Just how the slaying was carried out--and who did it--baffled police for several years; there was no murder weapon and no forensic evidence linking Neulander to the crime. Police arrested him and charged him with murder in 1998, but the case broke wide open last year when the alleged hit man came forward to confess.

Len Jenoff, a recovering alcoholic who said he “loved” the rabbi, told Philadelphia Inquirer reporter Nancy Phillips that Neulander had offered him $30,000 and a job with the Israeli secret service in exchange for killing his wife. Jenoff had worked on the case as a private investigator for Neulander. He said he felt compelled to confess because, as the rabbi’s trial approached last year, he feared Neulander would not be convicted.
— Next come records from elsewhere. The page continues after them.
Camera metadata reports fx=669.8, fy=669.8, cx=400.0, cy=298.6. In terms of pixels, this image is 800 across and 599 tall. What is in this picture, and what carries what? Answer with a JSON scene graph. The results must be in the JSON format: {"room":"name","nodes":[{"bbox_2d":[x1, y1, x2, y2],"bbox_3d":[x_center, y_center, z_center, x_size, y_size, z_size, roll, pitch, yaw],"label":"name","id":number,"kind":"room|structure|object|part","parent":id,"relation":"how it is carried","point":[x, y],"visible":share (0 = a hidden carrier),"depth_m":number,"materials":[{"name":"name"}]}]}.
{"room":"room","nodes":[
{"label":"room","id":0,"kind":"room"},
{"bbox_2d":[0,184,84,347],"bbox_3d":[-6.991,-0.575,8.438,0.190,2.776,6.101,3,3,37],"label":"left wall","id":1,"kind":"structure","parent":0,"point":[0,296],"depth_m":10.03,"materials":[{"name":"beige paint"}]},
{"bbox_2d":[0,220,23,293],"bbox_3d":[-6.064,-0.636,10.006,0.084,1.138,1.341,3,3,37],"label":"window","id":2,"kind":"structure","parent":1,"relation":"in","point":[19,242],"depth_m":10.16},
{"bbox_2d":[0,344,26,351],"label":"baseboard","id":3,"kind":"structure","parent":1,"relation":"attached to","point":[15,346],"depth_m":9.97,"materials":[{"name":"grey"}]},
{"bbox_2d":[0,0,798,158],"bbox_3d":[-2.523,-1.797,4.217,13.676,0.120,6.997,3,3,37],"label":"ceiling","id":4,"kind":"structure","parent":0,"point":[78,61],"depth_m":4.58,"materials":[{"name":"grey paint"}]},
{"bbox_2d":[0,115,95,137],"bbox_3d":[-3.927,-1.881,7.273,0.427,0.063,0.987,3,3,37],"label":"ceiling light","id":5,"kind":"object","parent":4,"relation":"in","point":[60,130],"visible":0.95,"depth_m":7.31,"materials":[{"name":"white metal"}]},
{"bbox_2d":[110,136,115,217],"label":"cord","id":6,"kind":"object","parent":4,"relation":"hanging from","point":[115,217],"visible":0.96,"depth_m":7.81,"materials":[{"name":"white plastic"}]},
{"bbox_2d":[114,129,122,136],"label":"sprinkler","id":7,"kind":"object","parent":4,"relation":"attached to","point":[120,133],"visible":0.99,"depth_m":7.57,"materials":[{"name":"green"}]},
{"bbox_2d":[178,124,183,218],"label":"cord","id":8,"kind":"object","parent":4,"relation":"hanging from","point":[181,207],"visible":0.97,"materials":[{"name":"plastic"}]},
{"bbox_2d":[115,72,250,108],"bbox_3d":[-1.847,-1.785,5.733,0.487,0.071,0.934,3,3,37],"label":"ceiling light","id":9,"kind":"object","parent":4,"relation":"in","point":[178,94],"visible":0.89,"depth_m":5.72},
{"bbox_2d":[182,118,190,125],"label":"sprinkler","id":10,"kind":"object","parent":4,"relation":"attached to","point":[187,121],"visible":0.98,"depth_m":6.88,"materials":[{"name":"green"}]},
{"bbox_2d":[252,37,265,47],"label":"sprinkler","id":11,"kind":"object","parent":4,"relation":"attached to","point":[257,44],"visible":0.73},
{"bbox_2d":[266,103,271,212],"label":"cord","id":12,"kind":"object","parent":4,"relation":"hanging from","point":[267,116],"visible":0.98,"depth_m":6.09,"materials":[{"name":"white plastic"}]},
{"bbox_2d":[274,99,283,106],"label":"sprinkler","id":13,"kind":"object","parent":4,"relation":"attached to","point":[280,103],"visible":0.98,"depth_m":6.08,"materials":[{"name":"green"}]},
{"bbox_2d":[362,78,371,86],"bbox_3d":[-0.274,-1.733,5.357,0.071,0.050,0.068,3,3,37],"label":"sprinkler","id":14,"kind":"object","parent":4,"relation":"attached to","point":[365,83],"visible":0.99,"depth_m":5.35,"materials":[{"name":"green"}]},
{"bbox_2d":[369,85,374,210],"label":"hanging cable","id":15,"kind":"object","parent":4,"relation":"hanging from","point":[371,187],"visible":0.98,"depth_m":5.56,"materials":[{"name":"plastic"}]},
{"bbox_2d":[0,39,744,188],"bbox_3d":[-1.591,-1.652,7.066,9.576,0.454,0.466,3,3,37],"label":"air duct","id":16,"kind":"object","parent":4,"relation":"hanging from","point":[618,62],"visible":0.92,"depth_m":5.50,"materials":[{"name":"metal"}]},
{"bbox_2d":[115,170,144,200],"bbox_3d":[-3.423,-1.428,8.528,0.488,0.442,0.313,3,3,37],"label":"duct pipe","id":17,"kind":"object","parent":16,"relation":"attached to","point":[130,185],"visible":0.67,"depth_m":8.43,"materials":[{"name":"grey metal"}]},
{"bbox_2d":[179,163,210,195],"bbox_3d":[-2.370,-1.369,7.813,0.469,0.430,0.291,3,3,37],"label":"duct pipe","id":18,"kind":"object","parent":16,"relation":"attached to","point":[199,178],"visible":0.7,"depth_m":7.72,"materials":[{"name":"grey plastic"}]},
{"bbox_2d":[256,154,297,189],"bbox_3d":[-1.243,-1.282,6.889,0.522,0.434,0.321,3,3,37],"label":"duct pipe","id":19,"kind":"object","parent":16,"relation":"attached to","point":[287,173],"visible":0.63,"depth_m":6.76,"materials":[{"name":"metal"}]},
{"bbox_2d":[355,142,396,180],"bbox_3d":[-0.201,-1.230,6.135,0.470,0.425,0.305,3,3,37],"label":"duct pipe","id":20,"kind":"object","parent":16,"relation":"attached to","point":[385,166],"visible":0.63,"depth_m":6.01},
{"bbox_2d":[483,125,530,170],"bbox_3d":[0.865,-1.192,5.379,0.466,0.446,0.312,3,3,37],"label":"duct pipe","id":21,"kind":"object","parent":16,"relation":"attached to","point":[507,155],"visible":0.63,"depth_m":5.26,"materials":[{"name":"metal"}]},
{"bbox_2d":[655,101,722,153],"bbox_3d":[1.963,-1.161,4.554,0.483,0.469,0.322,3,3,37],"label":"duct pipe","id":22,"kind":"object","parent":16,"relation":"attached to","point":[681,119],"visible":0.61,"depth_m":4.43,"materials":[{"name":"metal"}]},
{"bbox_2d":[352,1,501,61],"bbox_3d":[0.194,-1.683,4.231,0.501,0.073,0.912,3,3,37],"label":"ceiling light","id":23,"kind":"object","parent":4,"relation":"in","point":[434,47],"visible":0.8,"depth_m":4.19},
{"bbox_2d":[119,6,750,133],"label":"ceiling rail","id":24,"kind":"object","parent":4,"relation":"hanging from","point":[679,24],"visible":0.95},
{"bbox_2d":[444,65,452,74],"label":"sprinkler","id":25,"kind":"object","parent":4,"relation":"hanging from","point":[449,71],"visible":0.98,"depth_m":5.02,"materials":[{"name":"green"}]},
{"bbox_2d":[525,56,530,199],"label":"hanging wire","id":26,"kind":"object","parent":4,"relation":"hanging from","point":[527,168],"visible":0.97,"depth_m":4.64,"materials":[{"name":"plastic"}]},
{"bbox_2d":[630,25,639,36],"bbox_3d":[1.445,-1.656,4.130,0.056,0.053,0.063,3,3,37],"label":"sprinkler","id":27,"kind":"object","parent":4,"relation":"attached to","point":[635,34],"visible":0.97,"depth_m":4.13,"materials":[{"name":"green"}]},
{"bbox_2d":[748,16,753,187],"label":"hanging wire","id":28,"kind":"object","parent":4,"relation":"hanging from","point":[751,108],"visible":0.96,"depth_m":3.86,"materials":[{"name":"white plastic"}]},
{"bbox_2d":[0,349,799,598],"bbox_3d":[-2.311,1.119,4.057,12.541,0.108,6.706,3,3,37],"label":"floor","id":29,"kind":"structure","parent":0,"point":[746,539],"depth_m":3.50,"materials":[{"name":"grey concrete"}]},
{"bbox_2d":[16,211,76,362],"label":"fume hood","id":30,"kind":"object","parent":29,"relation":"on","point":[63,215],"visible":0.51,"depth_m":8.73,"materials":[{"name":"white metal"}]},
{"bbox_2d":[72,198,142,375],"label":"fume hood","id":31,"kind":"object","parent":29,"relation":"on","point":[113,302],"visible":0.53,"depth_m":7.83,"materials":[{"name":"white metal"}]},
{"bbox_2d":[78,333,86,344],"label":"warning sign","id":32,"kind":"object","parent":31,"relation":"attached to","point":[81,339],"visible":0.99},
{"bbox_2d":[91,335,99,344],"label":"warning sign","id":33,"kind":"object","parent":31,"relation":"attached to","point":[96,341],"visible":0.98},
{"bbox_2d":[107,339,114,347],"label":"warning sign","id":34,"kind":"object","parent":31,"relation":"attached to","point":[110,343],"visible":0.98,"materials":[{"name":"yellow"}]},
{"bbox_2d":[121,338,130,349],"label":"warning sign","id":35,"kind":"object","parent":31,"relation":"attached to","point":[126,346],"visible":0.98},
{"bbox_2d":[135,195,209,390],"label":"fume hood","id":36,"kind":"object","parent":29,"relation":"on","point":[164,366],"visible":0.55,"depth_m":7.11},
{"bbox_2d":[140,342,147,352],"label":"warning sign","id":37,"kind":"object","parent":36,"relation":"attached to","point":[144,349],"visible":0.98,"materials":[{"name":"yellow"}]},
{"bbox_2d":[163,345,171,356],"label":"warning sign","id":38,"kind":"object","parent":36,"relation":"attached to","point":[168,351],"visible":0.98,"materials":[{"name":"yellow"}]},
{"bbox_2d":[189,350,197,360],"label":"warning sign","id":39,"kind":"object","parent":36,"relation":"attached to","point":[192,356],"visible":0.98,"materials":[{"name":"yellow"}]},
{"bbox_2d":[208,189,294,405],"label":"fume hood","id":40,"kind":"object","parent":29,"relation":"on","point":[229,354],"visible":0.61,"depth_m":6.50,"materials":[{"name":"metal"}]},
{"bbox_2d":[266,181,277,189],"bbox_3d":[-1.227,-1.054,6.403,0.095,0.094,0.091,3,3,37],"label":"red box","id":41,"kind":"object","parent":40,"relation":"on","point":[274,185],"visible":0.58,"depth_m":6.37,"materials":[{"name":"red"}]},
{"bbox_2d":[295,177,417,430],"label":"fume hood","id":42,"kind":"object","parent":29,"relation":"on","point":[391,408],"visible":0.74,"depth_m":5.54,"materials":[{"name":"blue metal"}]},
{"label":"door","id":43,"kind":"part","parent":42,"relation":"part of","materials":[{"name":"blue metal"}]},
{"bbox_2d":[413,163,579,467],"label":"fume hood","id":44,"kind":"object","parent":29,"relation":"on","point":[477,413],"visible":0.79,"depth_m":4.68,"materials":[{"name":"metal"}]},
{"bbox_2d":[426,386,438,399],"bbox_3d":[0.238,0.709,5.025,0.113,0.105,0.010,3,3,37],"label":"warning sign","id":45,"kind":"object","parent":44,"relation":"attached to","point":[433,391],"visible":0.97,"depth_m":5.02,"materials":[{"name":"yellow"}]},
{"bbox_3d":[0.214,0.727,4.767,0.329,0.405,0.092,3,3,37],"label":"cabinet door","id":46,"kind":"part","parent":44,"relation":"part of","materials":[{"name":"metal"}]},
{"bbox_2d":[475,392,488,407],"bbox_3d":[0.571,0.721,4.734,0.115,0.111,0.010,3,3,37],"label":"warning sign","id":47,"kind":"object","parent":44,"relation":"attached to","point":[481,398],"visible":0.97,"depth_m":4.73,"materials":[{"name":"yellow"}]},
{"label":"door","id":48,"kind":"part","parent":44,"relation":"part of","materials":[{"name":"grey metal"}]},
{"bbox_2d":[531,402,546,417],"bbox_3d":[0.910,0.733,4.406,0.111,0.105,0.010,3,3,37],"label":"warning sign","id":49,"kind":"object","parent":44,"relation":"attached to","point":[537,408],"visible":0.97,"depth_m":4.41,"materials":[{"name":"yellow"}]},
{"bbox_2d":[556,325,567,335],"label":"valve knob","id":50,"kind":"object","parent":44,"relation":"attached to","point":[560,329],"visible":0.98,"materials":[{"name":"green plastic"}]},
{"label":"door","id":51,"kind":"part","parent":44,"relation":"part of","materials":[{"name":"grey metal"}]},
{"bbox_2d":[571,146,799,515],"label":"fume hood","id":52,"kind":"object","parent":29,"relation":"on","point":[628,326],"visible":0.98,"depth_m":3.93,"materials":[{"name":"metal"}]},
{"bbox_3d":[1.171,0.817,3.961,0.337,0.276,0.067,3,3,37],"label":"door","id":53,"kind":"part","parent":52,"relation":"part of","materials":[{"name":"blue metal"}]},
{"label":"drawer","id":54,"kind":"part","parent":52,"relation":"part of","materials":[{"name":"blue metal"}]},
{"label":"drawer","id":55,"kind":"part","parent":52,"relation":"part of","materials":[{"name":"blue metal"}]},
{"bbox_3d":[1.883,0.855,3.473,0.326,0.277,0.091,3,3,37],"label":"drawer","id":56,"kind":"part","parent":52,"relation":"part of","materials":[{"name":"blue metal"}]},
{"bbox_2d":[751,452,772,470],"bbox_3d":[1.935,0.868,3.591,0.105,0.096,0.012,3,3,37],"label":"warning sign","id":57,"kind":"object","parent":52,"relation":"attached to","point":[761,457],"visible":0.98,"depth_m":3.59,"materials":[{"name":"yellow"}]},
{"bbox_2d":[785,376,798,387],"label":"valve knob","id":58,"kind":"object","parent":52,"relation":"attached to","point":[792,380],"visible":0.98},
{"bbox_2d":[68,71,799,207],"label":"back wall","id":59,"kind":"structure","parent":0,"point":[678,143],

In a confession at a New Jersey roadside diner, Jenoff told police he and an accomplice, Paul Daniels, had gone to the rabbi’s home when his wife was alone and had brutally beaten her to death. Jenoff said he stole Carol Neulander’s purse to make it appear as though she was killed during a robbery. Both men have pleaded guilty and will be sentenced after their testimony is finished.

Neulander’s lawyers served notice Monday that they will make Jenoff’s lack of credibility the centerpiece of their strategy. The hit man, they said, has admitted living a fantasy life in which he claimed to be a member of the CIA. Jenoff is a “proven liar,” defense attorney Dennis Wixted said, and “no jury could possibly believe him.”